Assets of the dead: wealth, investment, and modernity in nineteenth- and early twentieth-century England and Wales

Green, David R.; Owens, Alastair; Swan, Claire and van Lieshout, Carry (2011). Assets of the dead: wealth, investment, and modernity in nineteenth- and early twentieth-century England and Wales. In: Green, David R.; Owens, Alistair; Maltby, Josephine and Rutterford, Janette eds. Men, women, and money: perspectives on gender, wealth, and investment 1850-1930. Oxford University Press.

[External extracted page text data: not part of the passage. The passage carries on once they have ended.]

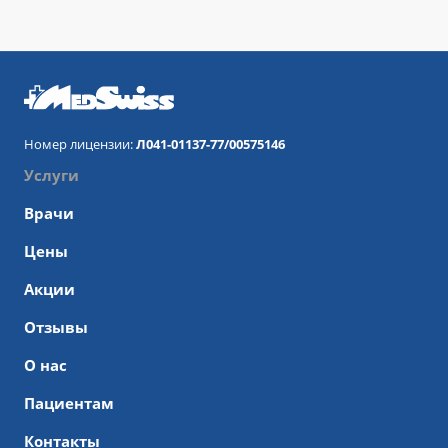
Номер лицензии:
Л041-01137-77/00575146
Услуги
Врачи
Цены
Акции
Отзывы
О нас
Пациентам
Контакты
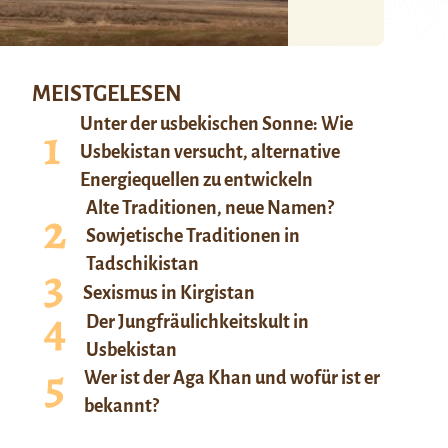
MEISTGELESEN
Unter der usbekischen Sonne: Wie
Usbekistan versucht, alternative
Energiequellen zu entwickeln
Alte Traditionen, neue Namen?
Sowjetische Traditionen in
Tadschikistan
Sexismus in Kirgistan
Der Jungfräulichkeitskult in
Usbekistan
Wer ist der Aga Khan und wofür ist er
bekannt?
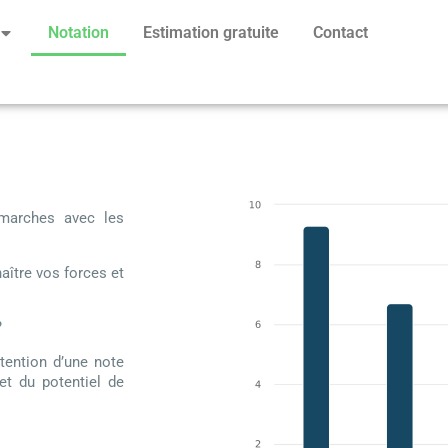
Notation
Estimation gratuite
Contact
émarches avec les
aître vos forces et
?
btention d’une note
et du potentiel de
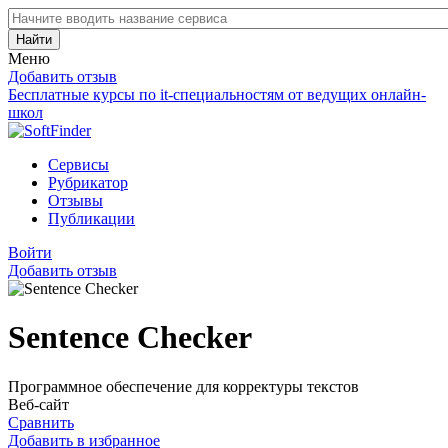
Найти
Меню
Добавить отзыв
Бесплатные курсы по it-специальностям от ведущих онлайн-
школ
Сервисы
Рубрикатор
Отзывы
Публикации
Войти
Добавить отзыв
Sentence Checker
Программное обеспечение для корректуры текстов
Веб-сайт
Сравнить
Добавить в избранное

DOI: https://doi.org/10.1093/acprof:oso/9780199593767.003.0003

Abstract

At the start of the twentieth century the sociologist, Georg Simmel, suggested that the emergence of the money economy was one of the key transformations to have taken place in modern society. In the context of late nineteenth- and early twentieth-century Britain, this chapter explores the composition of wealth that underpinned that view. For a representative group of ordinary wealth holders, it examines the relative importance of different assets owned at death, including land, noting how a growing number of these individuals invested their money in company stocks and shares. Traditional forms of investment, notably government bonds, declined in importance until the First World War. Women as well as men participated in this emerging money economy based on the ownership of financial assets. Growing numbers of individual shareholders were matched by their widening geographical scope, suggesting that the spread of the money economy was a national phenomenon.